++++ Records for this task
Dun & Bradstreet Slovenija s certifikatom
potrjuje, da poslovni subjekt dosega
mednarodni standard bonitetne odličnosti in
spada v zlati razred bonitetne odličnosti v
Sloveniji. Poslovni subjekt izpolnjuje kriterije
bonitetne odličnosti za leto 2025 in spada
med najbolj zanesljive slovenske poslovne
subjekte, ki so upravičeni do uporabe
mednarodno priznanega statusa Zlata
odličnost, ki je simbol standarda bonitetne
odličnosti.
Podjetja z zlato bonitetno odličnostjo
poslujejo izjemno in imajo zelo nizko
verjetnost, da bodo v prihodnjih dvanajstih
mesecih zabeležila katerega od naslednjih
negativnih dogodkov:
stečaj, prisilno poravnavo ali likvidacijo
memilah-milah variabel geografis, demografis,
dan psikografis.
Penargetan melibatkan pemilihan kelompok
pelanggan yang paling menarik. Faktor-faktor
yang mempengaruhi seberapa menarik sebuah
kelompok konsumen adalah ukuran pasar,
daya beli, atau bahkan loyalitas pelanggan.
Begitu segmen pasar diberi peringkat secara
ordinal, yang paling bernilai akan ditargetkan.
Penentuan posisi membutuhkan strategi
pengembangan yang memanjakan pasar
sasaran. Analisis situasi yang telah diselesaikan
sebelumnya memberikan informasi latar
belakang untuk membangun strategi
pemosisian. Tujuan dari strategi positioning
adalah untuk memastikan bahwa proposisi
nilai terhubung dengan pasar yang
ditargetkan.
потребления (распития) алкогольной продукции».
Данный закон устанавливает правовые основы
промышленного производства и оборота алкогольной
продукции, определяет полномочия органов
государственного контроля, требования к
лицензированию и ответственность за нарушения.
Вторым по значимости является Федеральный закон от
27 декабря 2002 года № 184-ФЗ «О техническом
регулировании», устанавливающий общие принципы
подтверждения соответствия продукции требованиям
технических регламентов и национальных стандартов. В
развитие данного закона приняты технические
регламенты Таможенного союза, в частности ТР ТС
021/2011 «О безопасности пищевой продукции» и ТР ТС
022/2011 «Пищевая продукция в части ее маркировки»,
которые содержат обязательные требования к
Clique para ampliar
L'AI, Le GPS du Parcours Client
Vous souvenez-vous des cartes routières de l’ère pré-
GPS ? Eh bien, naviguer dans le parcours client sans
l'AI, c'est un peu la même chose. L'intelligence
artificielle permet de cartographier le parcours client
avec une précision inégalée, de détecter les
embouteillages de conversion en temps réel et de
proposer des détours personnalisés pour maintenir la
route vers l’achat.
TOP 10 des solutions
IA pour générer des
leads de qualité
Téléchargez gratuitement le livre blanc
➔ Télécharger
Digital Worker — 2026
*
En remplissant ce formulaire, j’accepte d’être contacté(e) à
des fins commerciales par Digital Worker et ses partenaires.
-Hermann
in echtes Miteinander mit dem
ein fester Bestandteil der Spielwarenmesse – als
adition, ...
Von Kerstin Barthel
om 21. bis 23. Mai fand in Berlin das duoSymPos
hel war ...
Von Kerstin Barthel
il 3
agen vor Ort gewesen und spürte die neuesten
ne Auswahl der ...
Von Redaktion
++++++++
- _Requirement_
Please reproduce every line of the records above, keeping each line's wording, spelling, punctuation and line breaks the same.

- _Result of this exercise_
Dun & Bradstreet Slovenija s certifikatom
potrjuje, da poslovni subjekt dosega
mednarodni standard bonitetne odličnosti in
spada v zlati razred bonitetne odličnosti v
Sloveniji. Poslovni subjekt izpolnjuje kriterije
bonitetne odličnosti za leto 2025 in spada
med najbolj zanesljive slovenske poslovne
subjekte, ki so upravičeni do uporabe
mednarodno priznanega statusa Zlata
odličnost, ki je simbol standarda bonitetne
odličnosti.
Podjetja z zlato bonitetno odličnostjo
poslujejo izjemno in imajo zelo nizko
verjetnost, da bodo v prihodnjih dvanajstih
mesecih zabeležila katerega od naslednjih
negativnih dogodkov:
stečaj, prisilno poravnavo ali likvidacijo
memilah-milah variabel geografis, demografis,
dan psikografis.
Penargetan melibatkan pemilihan kelompok
pelanggan yang paling menarik. Faktor-faktor
yang mempengaruhi seberapa menarik sebuah
kelompok konsumen adalah ukuran pasar,
daya beli, atau bahkan loyalitas pelanggan.
Begitu segmen pasar diberi peringkat secara
ordinal, yang paling bernilai akan ditargetkan.
Penentuan posisi membutuhkan strategi
pengembangan yang memanjakan pasar
sasaran. Analisis situasi yang telah diselesaikan
sebelumnya memberikan informasi latar
belakang untuk membangun strategi
pemosisian. Tujuan dari strategi positioning
adalah untuk memastikan bahwa proposisi
nilai terhubung dengan pasar yang
ditargetkan.
потребления (распития) алкогольной продукции».
Данный закон устанавливает правовые основы
промышленного производства и оборота алкогольной
продукции, определяет полномочия органов
государственного контроля, требования к
лицензированию и ответственность за нарушения.
Вторым по значимости является Федеральный закон от
27 декабря 2002 года № 184-ФЗ «О техническом
регулировании», устанавливающий общие принципы
подтверждения соответствия продукции требованиям
технических регламентов и национальных стандартов. В
развитие данного закона приняты технические
регламенты Таможенного союза, в частности ТР ТС
021/2011 «О безопасности пищевой продукции» и ТР ТС
022/2011 «Пищевая продукция в части ее маркировки»,
которые содержат обязательные требования к
Clique para ampliar
L'AI, Le GPS du Parcours Client
Vous souvenez-vous des cartes routières de l’ère pré-
GPS ? Eh bien, naviguer dans le parcours client sans
l'AI, c'est un peu la même chose. L'intelligence
artificielle permet de cartographier le parcours client
avec une précision inégalée, de détecter les
embouteillages de conversion en temps réel et de
proposer des détours personnalisés pour maintenir la
route vers l’achat.
TOP 10 des solutions
IA pour générer des
leads de qualité
Téléchargez gratuitement le livre blanc
➔ Télécharger
Digital Worker — 2026
*
En remplissant ce formulaire, j’accepte d’être contacté(e) à
des fins commerciales par Digital Worker et ses partenaires.
-Hermann
in echtes Miteinander mit dem
ein fester Bestandteil der Spielwarenmesse – als
adition, ...
Von Kerstin Barthel
om 21. bis 23. Mai fand in Berlin das duoSymPos
hel war ...
Von Kerstin Barthel
il 3
agen vor Ort gewesen und spürte die neuesten
ne Auswahl der ...
Von Redaktion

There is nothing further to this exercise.